If the price you pay for car insurance goes up every year, or even every six months, you are not alone. Even when you haven’t made any claims or logged any traffic violations, there’s a good likelihood that you are seeing at least a slight increase each year. Of course, even seemingly small changes in some of your individual risk factors (i.e., you started driving a different make or model car) can potentially result in a higher premium. But, as you might have guessed, it’s not always your individual behavior that triggers an increase in premium.
In order to remain profitable (and be able to pay claims) insurers need to collect, on average, about as much premium as they pay out. As real or anticipated expenses rise, insurance companies must figure out how to distribute the cost of those expenses. Anticipated risk associated with statistically similar groups of drivers is a central component for these decisions. But it is often the case that the expenses associated with paying claims rise generally across the state, and are offset with premium increases that affect most, if not all drivers. Think of expenses that tend to trend upward in all parts of the economy: factors that affect increases in the cost of living (for example, health care, salaries, etc.).
Common Reasons for Premium Increases: Individual Risk Factors
Let’s start with some of the more obvious reasons why your individual rate (premium) may have increased over the years. These reasons may include having filed a new claim or having had a traffic violation added to your driving history, adding or changing a vehicle, adding or changing a driver and increasing the amount of your coverage. Of course, if you have multiple drivers on your policy, the possible reasons for annual increases multiply.

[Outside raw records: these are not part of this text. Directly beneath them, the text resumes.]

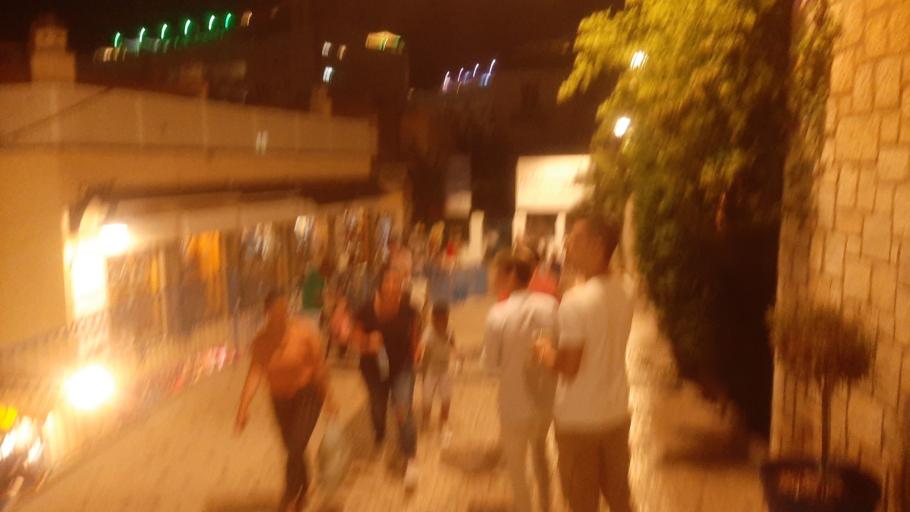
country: ES
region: Andalusia
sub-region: Provincia de Malaga
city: Torremolinos
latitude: 36.6221
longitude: -4.4969
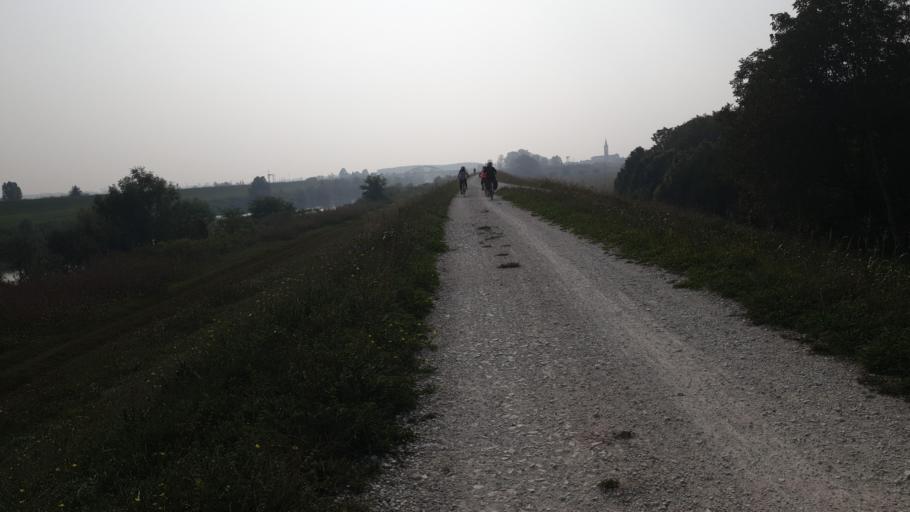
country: IT
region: Veneto
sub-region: Provincia di Padova
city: Corte
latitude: 45.3194
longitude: 12.0717
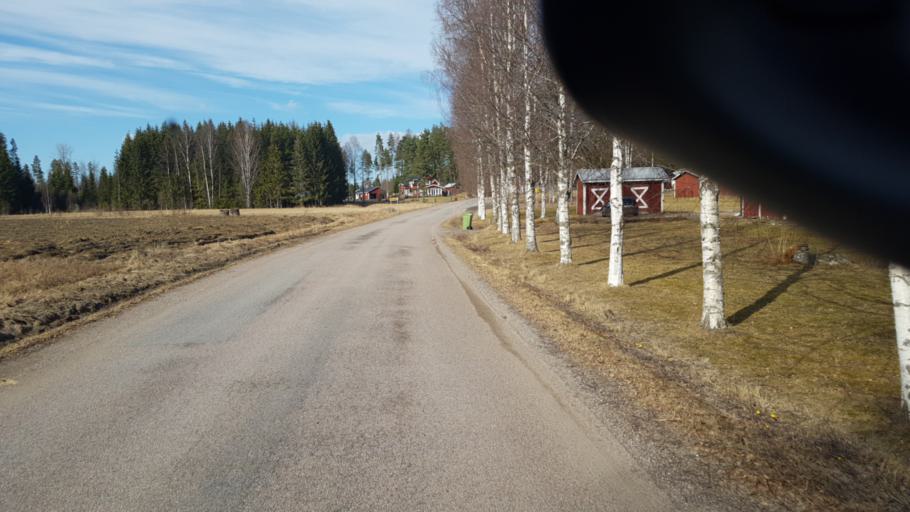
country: SE
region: Vaermland
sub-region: Eda Kommun
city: Charlottenberg
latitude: 59.8608
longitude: 12.3439
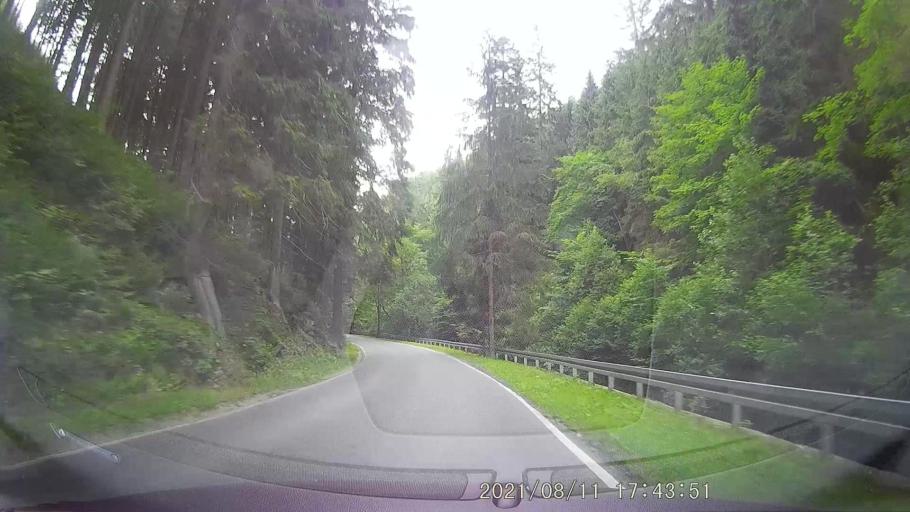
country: PL
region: Lower Silesian Voivodeship
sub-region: Powiat klodzki
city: Duszniki-Zdroj
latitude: 50.3820
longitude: 16.3893
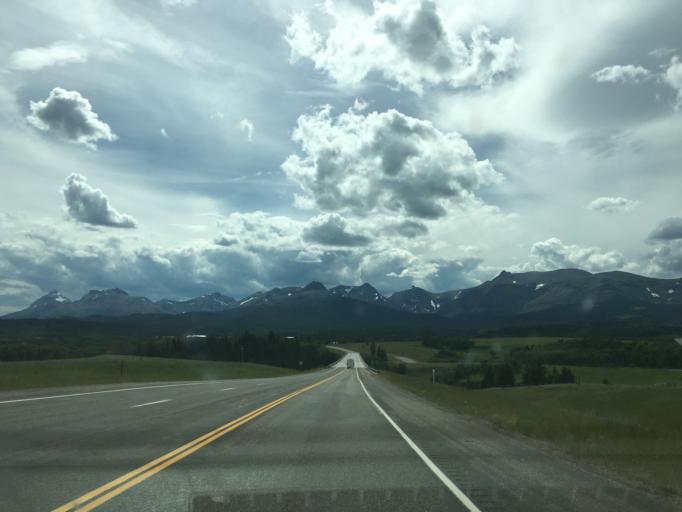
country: US
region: Montana
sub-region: Glacier County
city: South Browning
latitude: 48.4511
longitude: -113.1990
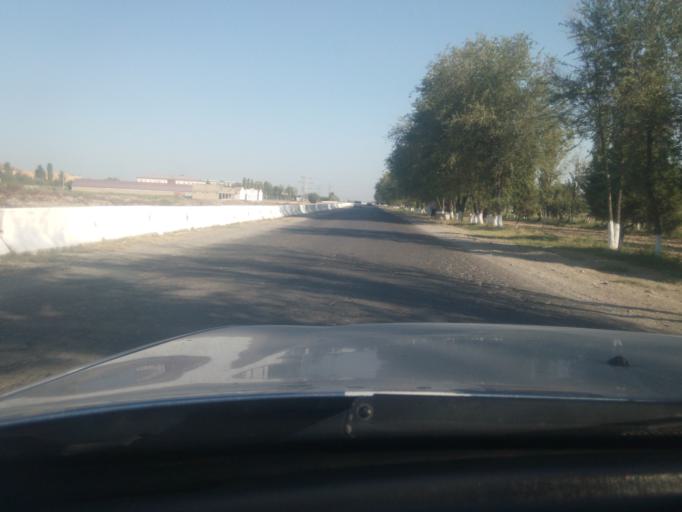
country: UZ
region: Sirdaryo
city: Guliston
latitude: 40.5130
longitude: 68.7946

Except in the cases of very minor claims, usually less than $1,000, and minor traffic violations, like a broken tail light, any new claim or violation is going to make you appear riskier: all these behaviors are associated statistically with increased risk exposure. If you add a vehicle, then there is something additional to insure, so your price will probably go up. Even if you switch the vehicle you have to one with a different make, model or year, your price may go up if your insurance company thinks the new vehicle itself is not as safe or more expensive to fix. Similarly, adding or changing a driver may increase the price you pay. Lastly, if you decide to increase the coverage limits, add optional coverages or reduce the deductibles on your policy, then your price is likely to go up.
The Less Obvious Reason for Annual Increases
Now let’s consider some of the not-so-obvious reasons for a price increase.
These may include one or more of the following factors: the gradual or sudden reduction of what are sometimes called “new business” or “disappearing” discounts; rate level changes; or specific rating factor changes.
Decreasing or “Disappearing” New Business Discounts
You may not have realized that some discounts you receive, usually when you first purchase your policy, are created as new policyholder incentives. Think of these as special offers for switching to a new company. You may get a particular discount for your first policy term as an initial offer, but then have it roll off after the first term is over. Sometimes, instead of the discount rolling off fully, some discounts may decrease gradually over more than one policy term.
Rate Level Changes
Another very common reason for a premium increase comes in the form of what is called a rate level increase. Rate level increases come about when an insurance company finds that their overall rates are too low given the expenses (losses) incurred from recent claims that have been submitted, and on trends in the industry towards more expensive repair and medical costs. Repairs and medical costs are almost always on the rise, so overall rate decreases are a very rare occurrence. Chances are that if your rates have gone up every year, and none of the above reasons seem to apply, your annual increases are coming from a general rate level increase.
Individual Risk Factor Weighting
Finally, your insurance company may re-evaluate how risky each of the characteristics, or factors, of your policy is, based on updated data. An insurance company may react to the results of such an analysis by increasing specific rating factors (and potentially decreasing others).
As you can see, there are some obvious and some not so obvious reasons for the price of your car insurance to go up every year. Whatever the reason is, be assured that not all insurance companies will charge the same amount for the same coverage. That’s why it’s important to shop around occasionally for a better price if you feel your insurance has increased too much. Annual increases are very typical across the industry, but the way that your risk factors are viewed by any particular company may vary.
To make sure you aren’t paying too much, you should know your coverage and discounts to ensure you are getting the best price for the coverage you need.